- _Tasks to complete_:
• A. Answer each question from the passage on public-sector card expenses below.
(i) What McDonald's expense does the passage cite, and for what period?
(ii) What amount does it give for the Xbox purchases?
(iii) What game does it name as an example of games used in education?
• B. In two sentences, summarize the passage on public-sector card expenses below.

- _Excerpted passage_:
################
Point 2: Expenses for McDonald’s, Twitter, Facebook means something went wrong
Second, the article points to some specific categories of expenses with a more or less direct way of inducing that they are not legit.
McDonald’s is the main one as they use it in the title: £2,400 for a year could be a lot if this is a one-time buy or not that much considering the expense is for all of Wales.
Actually, one could argue that eating at McDonald’s is quite low-cost and efficient: the food itself is cheaper than in most restaurants and you eat there faster than in traditional restaurants. Would it be better if the people ate at three-stars restaurants, spend hours there eating, and then follow a no PO/no pay process?
The same goes with Twitter and Facebook. I guess (and only guess) that it is related to ads on these platforms. I cannot tell anything about the amount mentioned in the article as there is no information on what is behind the numbers. But, paying for ads on social networks sounds like a reasonable thing to do for public authorities who want to promote a city, a region, an event… on these platforms. On the fact that it was done with “credit cards”… What else? A Purchase Order to Facebook?
Point 2b: Xbox?
It may seem “awkward” that a public organization purchases consoles. The first impression is… fraud. Here again, not enough information to know what is behind. Maybe something else.
Actually, there are many examples (one is here) of games (like Lego) being used in education. So, maybe a school purchased a console for that purpose. So what. Another possibility is that it could also be used in break rooms. Would it be a privilege of Silicon Valley to have cool break rooms?
Plus, considering the amount (£1,900) and the price of an Xbox and the price of games for the console, the number of items purchased must be small; not thousand of consoles or games. And, this is precisely a use case of p-cards: non-recurrent purchases. Why and how are far more important than what.
################
[Page-level text extractions]

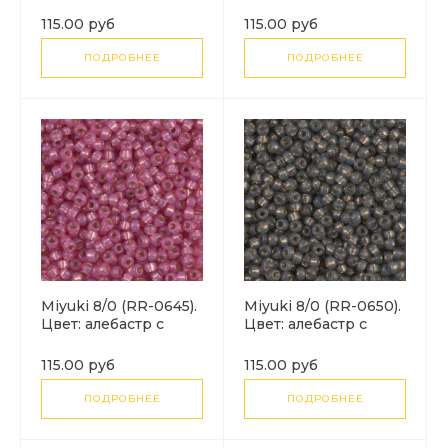
серебристой
розовый цвет
отделкой цвета
алебастр с
115.00 руб
115.00 руб
лосося (Dyed Salmon
серебряной
Silver Lined
подкладкой (Dyed
ПОДРОБНЕЕ
ПОДРОБНЕЕ
Alabaster).
Pink Silver Lined
Alabaster).
Miyuki 8/0 (RR-0645).
Miyuki 8/0 (RR-0650).
Цвет: алебастр с
Цвет: алебастр с
серебристой
серебристой
отделкой темно
отделкой серый
115.00 руб
115.00 руб
розовый (Dyed
(Dyed Rustic Grey
Dk.Rose S/L
Silver Lined
ПОДРОБНЕЕ
ПОДРОБНЕЕ
Alabaster).
Alabaster).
################
- _Answers by item number_:
• A.
(i) £2,400 for a year
(ii) £1,900
(iii) Lego

• B. The passage argues that spending at McDonald's is low-cost and efficient, since the food is cheaper and faster than in most restaurants, and that Twitter and Facebook charges, which it guesses are for ads, are a reasonable way for public authorities to promote a city, region, or event. It adds that the £1,900 spent on Xbox items could serve education or break rooms, must cover only a small number of items, and fits the p-card use case of non-recurrent purchases.